Elegir de qué te callas
Más complicado que tener algo que decir es decidir de qué se calla en un momento en el que, desbordados de información y de imágenes, no puede alegarse desconocimiento por ninguna causa
Resulta más difícil callar que hablar, tal como se ha puesto el tiempo. La época exige formarse una opinión a toda prisa y expresarla, para que todas las impresiones cuenten lo mismo y, así, pueda tomarse la confusión por pluralismo. Es buen momento para las creencias, entonces. No podría distinguirse si a la sociedad le faltan referentes o si han quedado diluidos porque, para que se propague un argumento, no se aprecia tanto lo que sepas de él, sino los seguidores que tengas o la audiencia que des. Lo que se valorará, al cabo, serán tus ganas de decir cosas, provocadoras a poder ser, con el beneficio de que nadie recordará lo que vayas a decir —empezando por ti, claro— y, por supuesto, a nadie le importará. Que estuviera de moda el habla no supone que también lo estuviera la escucha, que todo no se puede.
Hablar habla cualquiera, pero lo difícil de veras es callar. Y elegir de qué te callas: al envejecer, lo que visitará nuestras conciencias serán antes los silencios que las frases que hicimos mal o que hicimos a destiempo. Peor que haber dicho algo inconveniente es no haber dicho lo que pensábamos. Eso nos perseguirá hasta el final porque, si es la época del ruido, un silencio causa estruendo: más complicado que tener algo que decir es decidir de qué se calla en un momento en el que, desbordados de información y de imágenes, no puede alegarse desconocimiento por ninguna causa. El gran hermano somos también nosotros.
Fue a señalarlo el papa Francisco el día de Navidad, cuando habló de la guerra de Ucrania y de las demás guerras, a las que olvidamos porque no nos encarecen el gas ni los precios. Tiene razón el Papa, que pelea contra lo más retrógrado de la iglesia por mantenerse como una referencia moral para millones de católicos. Tiene razón al reclamar "gestos concretos de solidaridad" y al denunciar que el mundo está "enfermo de indiferencia" cuando, ahora que nada se ignora, ese supone nuestro verdadero dilema ético: decidir a qué somos indiferentes.

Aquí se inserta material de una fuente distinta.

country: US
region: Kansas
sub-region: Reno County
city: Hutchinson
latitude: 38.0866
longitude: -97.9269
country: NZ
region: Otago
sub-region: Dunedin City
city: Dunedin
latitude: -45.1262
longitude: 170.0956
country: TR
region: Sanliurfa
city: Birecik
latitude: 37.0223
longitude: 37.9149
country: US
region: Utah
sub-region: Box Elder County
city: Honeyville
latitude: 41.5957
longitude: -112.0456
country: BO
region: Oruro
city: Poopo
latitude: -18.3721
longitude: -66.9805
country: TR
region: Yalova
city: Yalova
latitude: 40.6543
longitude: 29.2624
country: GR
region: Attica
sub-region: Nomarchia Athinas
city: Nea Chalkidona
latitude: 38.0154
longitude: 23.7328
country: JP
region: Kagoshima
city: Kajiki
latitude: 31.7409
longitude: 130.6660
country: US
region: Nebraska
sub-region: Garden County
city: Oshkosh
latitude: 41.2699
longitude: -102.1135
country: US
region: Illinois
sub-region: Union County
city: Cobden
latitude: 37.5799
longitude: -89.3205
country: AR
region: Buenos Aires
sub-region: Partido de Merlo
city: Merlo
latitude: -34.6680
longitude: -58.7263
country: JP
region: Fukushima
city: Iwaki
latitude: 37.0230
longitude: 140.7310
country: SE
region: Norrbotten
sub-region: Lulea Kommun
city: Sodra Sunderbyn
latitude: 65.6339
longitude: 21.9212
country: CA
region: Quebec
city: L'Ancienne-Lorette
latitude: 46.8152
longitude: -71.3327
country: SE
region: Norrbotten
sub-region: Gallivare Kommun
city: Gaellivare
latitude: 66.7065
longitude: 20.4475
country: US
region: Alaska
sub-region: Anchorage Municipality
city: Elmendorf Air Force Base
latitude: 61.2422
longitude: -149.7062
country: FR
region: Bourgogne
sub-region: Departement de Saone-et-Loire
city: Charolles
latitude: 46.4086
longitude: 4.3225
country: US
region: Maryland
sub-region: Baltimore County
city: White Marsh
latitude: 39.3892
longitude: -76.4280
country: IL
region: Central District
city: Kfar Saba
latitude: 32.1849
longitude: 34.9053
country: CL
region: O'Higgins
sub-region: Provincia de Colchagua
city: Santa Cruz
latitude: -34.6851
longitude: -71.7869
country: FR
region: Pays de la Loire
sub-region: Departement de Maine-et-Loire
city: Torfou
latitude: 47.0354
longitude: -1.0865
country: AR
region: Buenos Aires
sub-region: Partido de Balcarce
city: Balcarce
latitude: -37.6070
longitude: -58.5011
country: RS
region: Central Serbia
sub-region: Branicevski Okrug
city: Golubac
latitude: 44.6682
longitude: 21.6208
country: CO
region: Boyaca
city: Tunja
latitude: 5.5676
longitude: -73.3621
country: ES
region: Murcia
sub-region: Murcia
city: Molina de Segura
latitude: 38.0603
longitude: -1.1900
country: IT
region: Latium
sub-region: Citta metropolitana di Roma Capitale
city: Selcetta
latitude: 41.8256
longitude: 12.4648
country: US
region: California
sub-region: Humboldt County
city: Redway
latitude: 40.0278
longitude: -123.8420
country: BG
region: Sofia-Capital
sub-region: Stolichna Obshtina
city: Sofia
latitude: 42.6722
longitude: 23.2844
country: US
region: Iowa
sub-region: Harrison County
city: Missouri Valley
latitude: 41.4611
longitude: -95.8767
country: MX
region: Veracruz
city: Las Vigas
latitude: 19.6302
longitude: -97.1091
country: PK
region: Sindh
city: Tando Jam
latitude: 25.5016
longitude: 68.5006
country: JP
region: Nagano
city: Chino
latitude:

A la mañana siguiente de que el Papa hubiera pronunciado su discurso, EL PAÍS llevaba en su primera un titular a cuatro columnas: "La Iglesia impone el silencio sobre cientos de abusos". Primero fueron 251 casos los que recopiló el diario; luego, 500. La información, firmada por Julio Núñez e Íñigo Domínguez, describía la falta de respuesta de la Conferencia Episcopal un año después de que recibiera el primer informe, pese a que los periodistas llamaron puerta por puerta a las 141 órdenes y diócesis afectadas. Una de las víctimas se preguntaba: "¿Que te jodan la vida sale gratis?". Otra decía: "Esto sigue siendo como Vetusta en La Regenta. Comprendo que mis padres no denunciaran. Si ahora es así, en los años setenta no quiero ni pensarlo". Tiene razón el Papa: la indiferencia es un mal, emparentado con la hipermetropía: se ve antes de lejos que de cerca. En la época del ruido, un silencio causa estruendo.